O técnico Javier Aguirre realizou mudanças, promovendo a entrada de Gilberto Mora e Luis Chávez. Aos 20 minutos, a estratégia surtiu efeito. Quiñones, novamente protagonista, tabelou com Jiménez e serviu Alvarado, que cruzou para Raúl Jiménez marcar de cabeça, ampliando o placar para 2 a 0.
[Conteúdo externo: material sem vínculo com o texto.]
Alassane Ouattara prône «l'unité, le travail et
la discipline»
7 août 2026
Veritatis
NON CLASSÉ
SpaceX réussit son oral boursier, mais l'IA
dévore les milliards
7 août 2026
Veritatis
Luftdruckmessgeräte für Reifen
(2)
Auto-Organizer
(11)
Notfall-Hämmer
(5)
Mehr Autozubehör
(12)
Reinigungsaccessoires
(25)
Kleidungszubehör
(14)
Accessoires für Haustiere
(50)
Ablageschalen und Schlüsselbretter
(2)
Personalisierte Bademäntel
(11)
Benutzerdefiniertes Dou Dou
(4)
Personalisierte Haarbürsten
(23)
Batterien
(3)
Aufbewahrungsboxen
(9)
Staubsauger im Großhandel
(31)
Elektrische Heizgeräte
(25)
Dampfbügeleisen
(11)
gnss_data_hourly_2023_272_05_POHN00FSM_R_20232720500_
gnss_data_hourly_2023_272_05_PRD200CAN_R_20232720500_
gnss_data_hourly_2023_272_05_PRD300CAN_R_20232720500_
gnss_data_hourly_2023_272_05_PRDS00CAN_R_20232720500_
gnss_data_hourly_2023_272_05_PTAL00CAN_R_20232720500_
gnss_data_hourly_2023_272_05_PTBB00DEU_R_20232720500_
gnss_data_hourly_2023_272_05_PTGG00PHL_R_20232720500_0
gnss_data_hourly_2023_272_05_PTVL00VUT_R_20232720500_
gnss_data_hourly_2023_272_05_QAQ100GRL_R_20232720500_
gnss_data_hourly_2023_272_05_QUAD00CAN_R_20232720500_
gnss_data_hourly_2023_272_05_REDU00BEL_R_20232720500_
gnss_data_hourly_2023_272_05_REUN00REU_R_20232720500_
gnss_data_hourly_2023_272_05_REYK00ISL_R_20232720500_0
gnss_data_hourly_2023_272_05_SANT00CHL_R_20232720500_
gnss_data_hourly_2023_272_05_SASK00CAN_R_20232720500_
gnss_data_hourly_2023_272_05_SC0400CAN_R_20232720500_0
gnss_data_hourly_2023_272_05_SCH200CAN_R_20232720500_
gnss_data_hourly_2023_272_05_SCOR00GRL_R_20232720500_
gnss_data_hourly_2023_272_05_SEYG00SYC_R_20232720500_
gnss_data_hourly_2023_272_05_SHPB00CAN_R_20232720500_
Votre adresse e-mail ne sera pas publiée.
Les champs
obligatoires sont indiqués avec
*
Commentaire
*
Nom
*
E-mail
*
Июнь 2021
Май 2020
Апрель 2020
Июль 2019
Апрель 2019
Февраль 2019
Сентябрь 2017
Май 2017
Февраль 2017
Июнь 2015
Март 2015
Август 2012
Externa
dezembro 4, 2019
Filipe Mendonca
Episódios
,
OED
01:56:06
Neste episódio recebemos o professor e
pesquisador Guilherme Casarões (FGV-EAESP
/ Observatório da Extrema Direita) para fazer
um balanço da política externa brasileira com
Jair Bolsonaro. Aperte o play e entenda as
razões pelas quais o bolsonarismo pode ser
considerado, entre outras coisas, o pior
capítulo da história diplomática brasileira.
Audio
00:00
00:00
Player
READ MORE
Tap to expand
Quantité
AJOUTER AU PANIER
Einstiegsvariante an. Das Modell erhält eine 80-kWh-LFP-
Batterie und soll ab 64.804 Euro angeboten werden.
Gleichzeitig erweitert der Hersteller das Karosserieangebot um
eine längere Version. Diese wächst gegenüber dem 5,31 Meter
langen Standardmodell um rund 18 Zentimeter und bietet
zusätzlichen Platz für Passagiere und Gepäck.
O jogo ainda reservou mais expulsões. Zwane, da África do Sul, foi expulso por agressão fora da jogada. Nos acréscimos, Montes, do México, também recebeu cartão vermelho, em um lance que demonstrou a perda de foco da equipe anfitriã. Apesar do domínio territorial e da superioridade numérica durante boa parte da segunda etapa, o México não conseguiu criar mais chances claras e ainda cedeu um contragolpe que resultou na expulsão de Montes.
Análise e Perspectivas
A vitória do México na abertura da Copa do Mundo de 2026 é um resultado positivo, mas as oscilações de performance e a incapacidade de transformar o domínio em mais gols levantam questões. A fragilidade da África do Sul, por outro lado, já indica um caminho difícil para a equipe na competição. O time mexicano precisa refinar sua eficiência ofensiva e manter a intensidade durante os 90 minutos para avançar na competição. Para aprofundar em temas relacionados à Copa, confira também o protocolo da Fifa para tempestades.
A estreia do México na Copa do Mundo de 2026 serve como um ponto de partida, mas a equipe precisa evoluir. A experiência de jogadores como Raúl Jiménez e a energia de Quiñones são fundamentais. A capacidade de gerenciar o jogo com vantagem numérica será crucial nas próximas fases. Para mais análises de desempenho de jogadores e seleções, saiba mais sobre a trajetória de Ochoa em sua sexta Copa do Mundo.
Escalações
México: Rangel; Reyes, Montes, Vásquez, Gallardo; Lira, Fidalgo (Chávez), Alvarado; Quiñones (Vega), Jiménez (Álvarez), Brian Rodriguez (Gutiérrez).
África do Sul: Williams; Mudau, Mbokazi, Sithole, Mokoena; Adams (Zwane), Appolis (Makgopa), Rayners; Modiba (Chauke).